Retype all of the text in the listing below without changing anything, and leave the pictures out of your answer.

======== GIVEN RECORDS

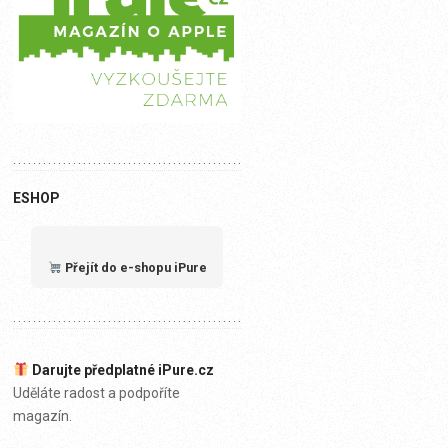
ESHOP
Přejít do e-shopu iPure
Darujte předplatné iPure.cz
Uděláte radost a podpoříte
magazín.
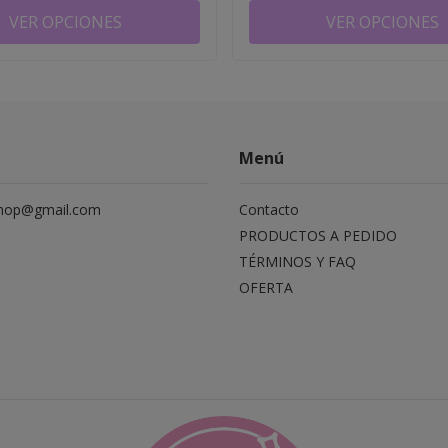
VER OPCIONES
VER OPCIONES
Menú
hop@gmail.com
Contacto
PRODUCTOS A PEDIDO
TÉRMINOS Y FAQ
OFERTA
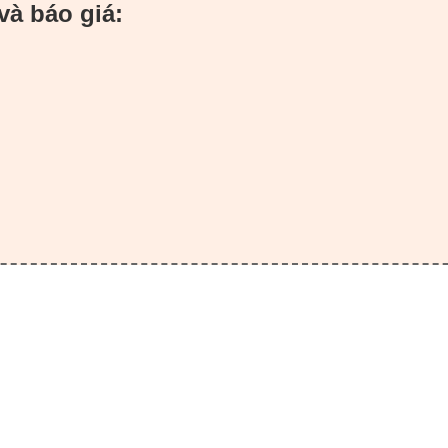
và báo giá:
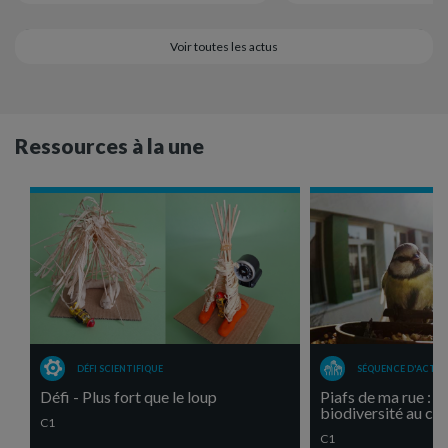
Voir toutes les actus
Ressources à la une
DÉFI SCIENTIFIQUE
SÉQUENCE D'ACTIV
Défi - Plus fort que le loup
Piafs de ma rue : un
biodiversité au cyc
C1
C1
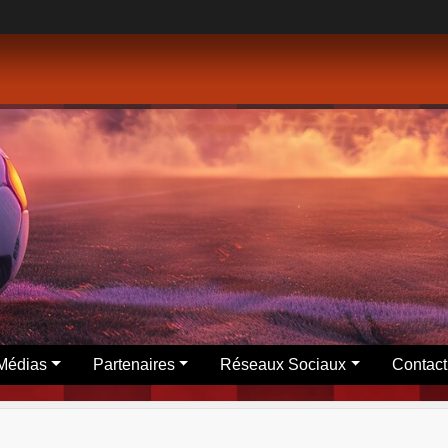
Médias
Partenaires
Réseaux Sociaux
Contact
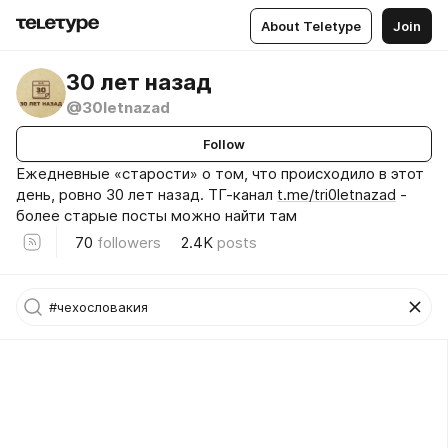
About Teletype
Join
30 лет назад
@30letnazad
Follow
Ежедневные «старости» о том, что происходило в этот
день, ровно 30 лет назад. ТГ-канал
t.me/tri0letnazad
-
более старые посты можно найти там
70
followers
2.4K
posts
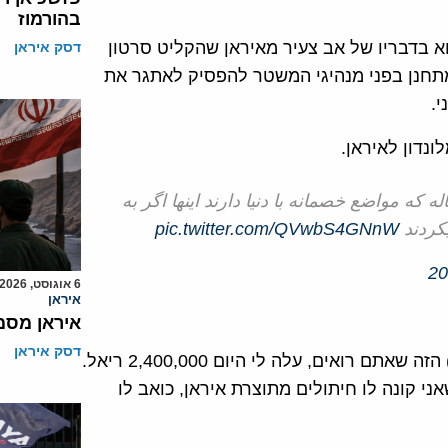
בהורמוז
א בדבריו של אב צעיר מאיראן שהקליט סרטון
דסק איראן
ומתחנן בפני מנהיגי המשטר להפסיק לאתגר את
.
 که مواضع خصمانه با دنیا دارند اینها اگر به
یکردند
pic.twitter.com/QVwbS4GNnW
6 אוגוסט, 2026
איראן
איראן מסמ
דסק איראן
"אני מתחנן בפניכם. נשבע בכבוד שלי, שסל הקניות (הדל) הזה שאתם רואים, עלה לי היום 2,400,000 ריאל.
 עלה בלבד 900,000 ריאל, אך כשאני קונה לו חיתולים מתוצרת איראן, כואב לו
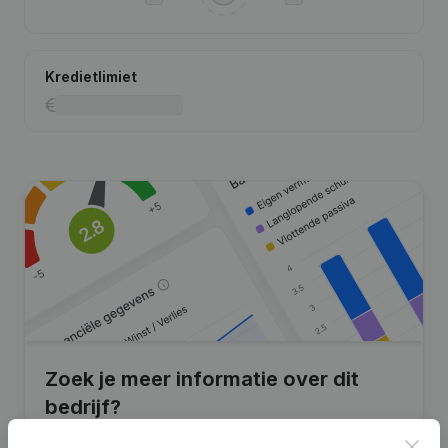
Kredietlimiet
Zoek je meer informatie over dit
bedrijf?
Clos
Raadpleeg de gezondheid in een oogopslag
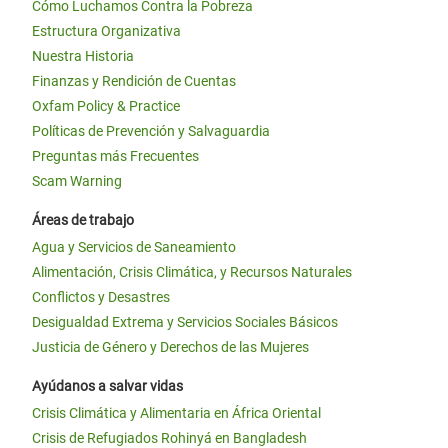
Cómo Luchamos Contra la Pobreza
Estructura Organizativa
Nuestra Historia
Finanzas y Rendición de Cuentas
Oxfam Policy & Practice
Políticas de Prevención y Salvaguardia
Preguntas más Frecuentes
Scam Warning
Áreas de trabajo
Agua y Servicios de Saneamiento
Alimentación, Crisis Climática, y Recursos Naturales
Conflictos y Desastres
Desigualdad Extrema y Servicios Sociales Básicos
Justicia de Género y Derechos de las Mujeres
Ayúdanos a salvar vidas
Crisis Climática y Alimentaria en África Oriental
Crisis de Refugiados Rohinyá en Bangladesh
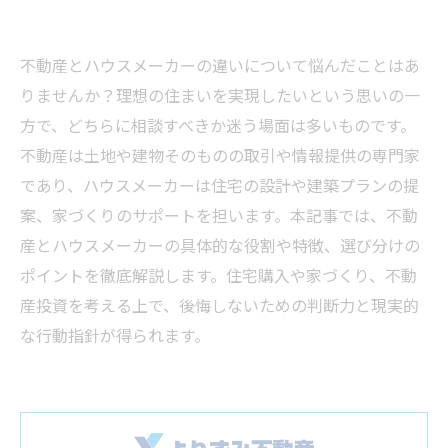
不動産とハウスメーカーの違いについて悩んだことはあ
りませんか？理想の住まいを実現したいという思いの一
方で、どちらに相談すべきか迷う場面は多いものです。
不動産は土地や建物そのものの取引や情報提供の専門家
であり、ハウスメーカーは住宅の設計や建築プランの提
案、家づくりのサポートを担います。本記事では、不動
産とハウスメーカーの具体的な役割や特徴、選び分けの
ポイントを徹底解説します。住宅購入や家づくり、不動
産投資を考える上で、後悔しないための判断力と現実的
な行動指針が得られます。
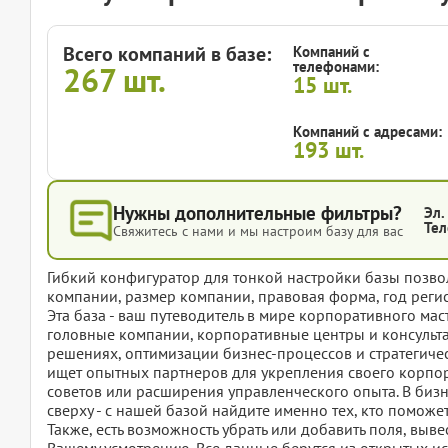
Всего компаний в базе:
Компаний с
телефонами:
267
шт.
15
шт.
Компаний с адресами:
193
шт.
Нужны дополнительные фильтры?
Эл.
Тел
Свяжитесь с нами и мы настроим базу для вас
Гибкий конфигуратор для тонкой настройки базы позвол
компании, размер компании, правовая форма, год регис
Эта база - ваш путеводитель в мире корпоративного мас
головные компании, корпоративные центры и консульт
решениях, оптимизации бизнес-процессов и стратегичес
ищет опытных партнеров для укрепления своего корпо
советов или расширения управленческого опыта. В бизн
сверху - с нашей базой найдите именно тех, кто помож
Также, есть возможность убрать или добавить поля, вы
Вашему усмотрению. Все данные берутся из открытых ис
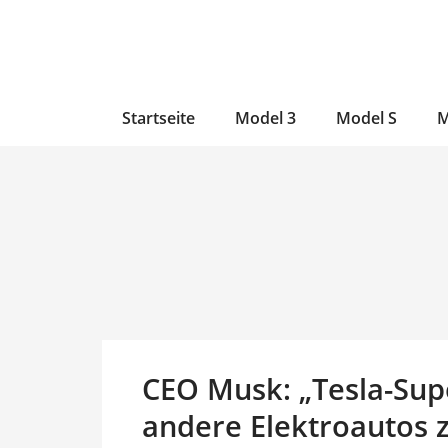
Zum
Skip
Zum
Inhalt
to
Inhalt
wechseln
main
wechseln
content
Startseite
Model 3
Model S
M
CEO Musk: „Tesla-Sup
andere Elektroautos 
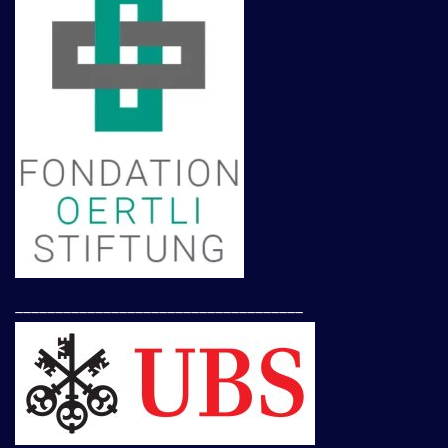
____________________________________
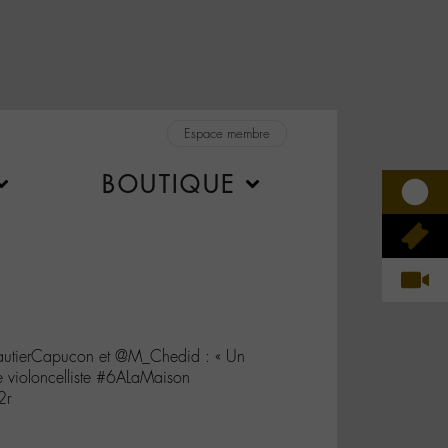
Espace membre
BOUTIQUE
autierCapucon et @M_Chedid : « Un
 violoncelliste #6ALaMaison
2r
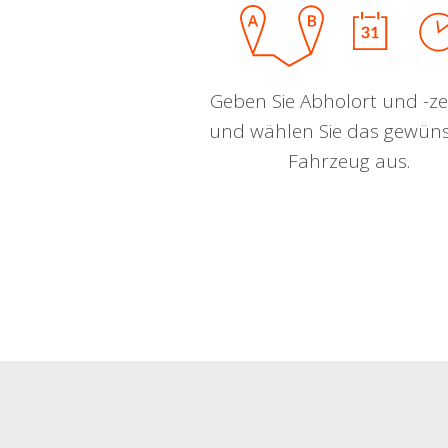
Geben Sie Abholort und -zei
und wählen Sie das gewün
Fahrzeug aus.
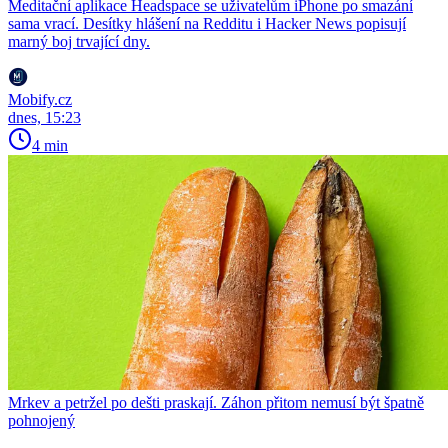
Meditační aplikace Headspace se uživatelům iPhone po smazání
sama vrací. Desítky hlášení na Redditu i Hacker News popisují
marný boj trvající dny.
Mobify.cz
dnes, 15:23
4 min
Mrkev a petržel po dešti praskají. Záhon přitom nemusí být špatně
pohnojený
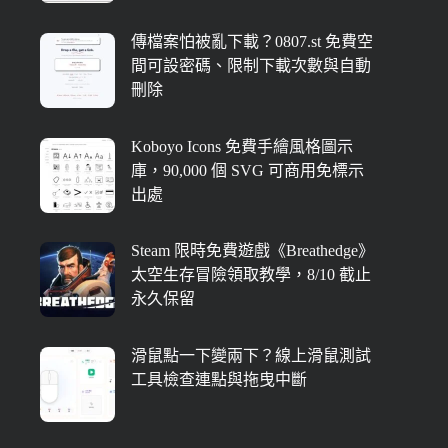
傳檔案怕被亂下載？0807.st 免費空
間可設密碼、限制下載次數與自動
刪除
Koboyo Icons 免費手繪風格圖示
庫，90,000 個 SVG 可商用免標示
出處
Steam 限時免費遊戲《Breathedge》
太空生存冒險領取教學，8/10 截止
永久保留
滑鼠點一下變兩下？線上滑鼠測試
工具檢查連點與拖曳中斷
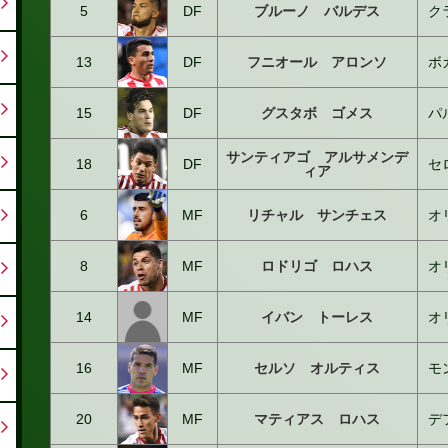
5
DF
ブルーノ バルデス
ク
13
DF
フニオール アロンソ
ボ
15
DF
グスタボ ゴメス
パ
サンティアゴ アルサメンデ
18
DF
セ
ィア
6
MF
リチャル サンチェス
オ
8
MF
ロドリゴ ロハス
オ
14
MF
イバン トーレス
オ
16
MF
セルソ オルティス
モ
20
MF
マティアス ロハス
デ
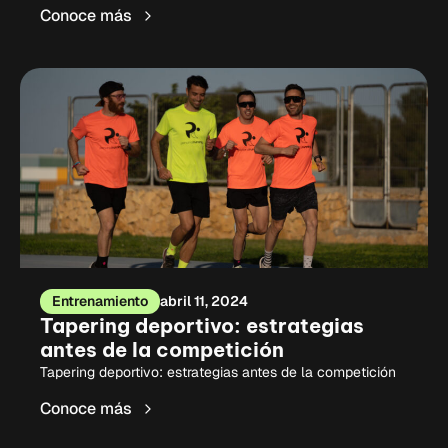
Conoce más
Entrenamiento
abril 11, 2024
Tapering deportivo: estrategias
antes de la competición
Tapering deportivo: estrategias antes de la competición
Conoce más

================

▶ [RESULT OF THIS EXERCISE]
ESHOP
Přejít do e-shopu iPure
Darujte předplatné iPure.cz
Uděláte radost a podpoříte
magazín.
VER OPCIONES
VER OPCIONES
Menú
hop@gmail.com
Contacto
PRODUCTOS A PEDIDO
TÉRMINOS Y FAQ
OFERTA
và báo giá:
Voir toutes les actus
Ressources à la une
DÉFI SCIENTIFIQUE
SÉQUENCE D'ACTIV
Défi - Plus fort que le loup
Piafs de ma rue : un
biodiversité au cyc
C1
C1
Médias
Partenaires
Réseaux Sociaux
Contact
About Teletype
Join
30 лет назад
@30letnazad
Follow
Ежедневные «старости» о том, что происходило в этот
день, ровно 30 лет назад. ТГ-канал
t.me/tri0letnazad
-
более старые посты можно найти там
70
followers
2.4K
posts
בהורמוז
א בדבריו של אב צעיר מאיראן שהקליט סרטון
דסק איראן
ומתחנן בפני מנהיגי המשטר להפסיק לאתגר את
.
 که مواضع خصمانه با دنیا دارند اینها اگر به
یکردند
pic.twitter.com/QVwbS4GNnW
6 אוגוסט, 2026
איראן
איראן מסמ
דסק איראן
"אני מתחנן בפניכם. נשבע בכבוד שלי, שסל הקניות (הדל) הזה שאתם רואים, עלה לי היום 2,400,000 ריאל.
 עלה בלבד 900,000 ריאל, אך כשאני קונה לו חיתולים מתוצרת איראן, כואב לו
Kredietlimiet
Zoek je meer informatie over dit
bedrijf?
Clos
Raadpleeg de gezondheid in een oogopslag
Cómo Luchamos Contra la Pobreza
Estructura Organizativa
Nuestra Historia
Finanzas y Rendición de Cuentas
Oxfam Policy & Practice
Políticas de Prevención y Salvaguardia
Preguntas más Frecuentes
Scam Warning
Áreas de trabajo
Agua y Servicios de Saneamiento
Alimentación, Crisis Climática, y Recursos Naturales
Conflictos y Desastres
Desigualdad Extrema y Servicios Sociales Básicos
Justicia de Género y Derechos de las Mujeres
Ayúdanos a salvar vidas
Crisis Climática y Alimentaria en África Oriental
Crisis de Refugiados Rohinyá en Bangladesh
不動産とハウスメーカーの違いについて悩んだことはあ
りませんか？理想の住まいを実現したいという思いの一
方で、どちらに相談すべきか迷う場面は多いものです。
不動産は土地や建物そのものの取引や情報提供の専門家
であり、ハウスメーカーは住宅の設計や建築プランの提
案、家づくりのサポートを担います。本記事では、不動
産とハウスメーカーの具体的な役割や特徴、選び分けの
ポイントを徹底解説します。住宅購入や家づくり、不動
産投資を考える上で、後悔しないための判断力と現実的
な行動指針が得られます。
Всего компаний в базе:
Компаний с
телефонами:
267
шт.
15
шт.
Компаний с адресами:
193
шт.
Нужны дополнительные фильтры?
Эл.
Тел
Свяжитесь с нами и мы настроим базу для вас
Гибкий конфигуратор для тонкой настройки базы позвол
компании, размер компании, правовая форма, год регис
Эта база - ваш путеводитель в мире корпоративного мас
головные компании, корпоративные центры и консульт
решениях, оптимизации бизнес-процессов и стратегичес
ищет опытных партнеров для укрепления своего корпо
советов или расширения управленческого опыта. В бизн
сверху - с нашей базой найдите именно тех, кто помож
Также, есть возможность убрать или добавить поля, вы
Вашему усмотрению. Все данные берутся из открытых ис
Zum
Skip
Zum
Inhalt
to
Inhalt
wechseln
main
wechseln
content
Startseite
Model 3
Model S
M
CEO Musk: „Tesla-Sup
andere Elektroautos 
____________________________________
Espace membre
BOUTIQUE
autierCapucon et @M_Chedid : « Un
 violoncelliste #6ALaMaison
2r
Geben Sie Abholort und -zei
und wählen Sie das gewün
Fahrzeug aus.
Meditační aplikace Headspace se uživatelům iPhone po smazání
sama vrací. Desítky hlášení na Redditu i Hacker News popisují
marný boj trvající dny.
Mobify.cz
dnes, 15:23
4 min
Mrkev a petržel po dešti praskají. Záhon přitom nemusí být špatně
pohnojený
傳檔案怕被亂下載？0807.st 免費空
間可設密碼、限制下載次數與自動
刪除
Koboyo Icons 免費手繪風格圖示
庫，90,000 個 SVG 可商用免標示
出處
Steam 限時免費遊戲《Breathedge》
太空生存冒險領取教學，8/10 截止
永久保留
滑鼠點一下變兩下？線上滑鼠測試
工具檢查連點與拖曳中斷
5
DF
ブルーノ バルデス
ク
13
DF
フニオール アロンソ
ボ
15
DF
グスタボ ゴメス
パ
サンティアゴ アルサメンデ
18
DF
セ
ィア
6
MF
リチャル サンチェス
オ
8
MF
ロドリゴ ロハス
オ
14
MF
イバン トーレス
オ
16
MF
セルソ オルティス
モ
20
MF
マティアス ロハス
デ
Conoce más
Entrenamiento
abril 11, 2024
Tapering deportivo: estrategias
antes de la competición
Tapering deportivo: estrategias antes de la competición
Conoce más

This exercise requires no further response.